Zoologists studied the nervous systems of insects to investigate principles of biological brain computation and possible effects on machine learning and artificial intelligence. Specifically, they analysed how insects learn to associate sensory information in their environment with a food reward, and how they can recall this information later in order to solve complex tasks such as the search for food.

Living organisms show remarkable abilities in coping with problems posed by complex and dynamic environments. They are able to generalize their experiences in order to rapidly adapt their behaviour when the environment changes. The zoologists investigated how the nervous system of the fruit fly controls its behaviour when searching for food.

Using a computer model, they simulated(模拟) and analysed the computations in the fruit fly's nervous system in response to scents coming from the food source.

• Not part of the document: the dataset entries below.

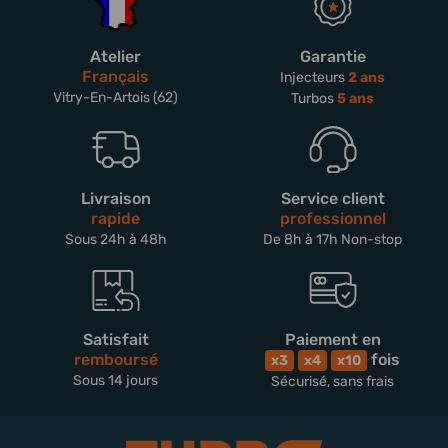
Atelier
Garantie
Français
Injecteurs
2 ans
Vitry-En-Artois (62)
Turbos
5 ans
Livraison
Service client
rapide
professionnel
Sous 24h à 48h
De 8h à 17h Non-stop
Satisfait
Paiement en
remboursé
fois
x3
x4
x10
Sous 14 jours
Sécurisé, sans frais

They initially trained their model of the fly brain in exactly the same way as insects are trained in experiments. They presented a specific scent in the simulation together with a reward and a second scent without a reward.

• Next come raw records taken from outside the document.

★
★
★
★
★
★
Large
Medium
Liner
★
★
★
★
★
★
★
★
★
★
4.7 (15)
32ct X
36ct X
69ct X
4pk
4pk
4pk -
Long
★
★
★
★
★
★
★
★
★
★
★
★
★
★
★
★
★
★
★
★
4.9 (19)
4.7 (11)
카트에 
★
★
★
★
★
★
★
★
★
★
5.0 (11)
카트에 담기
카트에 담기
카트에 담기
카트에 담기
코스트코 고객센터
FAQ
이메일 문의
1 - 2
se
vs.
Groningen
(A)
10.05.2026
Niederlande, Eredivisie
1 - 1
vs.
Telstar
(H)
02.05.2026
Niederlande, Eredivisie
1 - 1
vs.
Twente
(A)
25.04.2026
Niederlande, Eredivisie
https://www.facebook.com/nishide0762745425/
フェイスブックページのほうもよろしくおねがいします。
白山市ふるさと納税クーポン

"The model rapidly learns a strong representation of the rewarded scent after just a few scent presentations and is then able to find the source of this scent in a complex environment," said computer scientist Dr Hannes Rapp, who created the model.

The model created is thus capable of generalizing from its memory and to apply what it has learned previously in a completely new and complex environment, while learning required only a very small database of training samples.

The results suggest that the transformation of sensory information into memories in the brain can inspire future machine learning and artificial intelligence applications to solving complex tasks.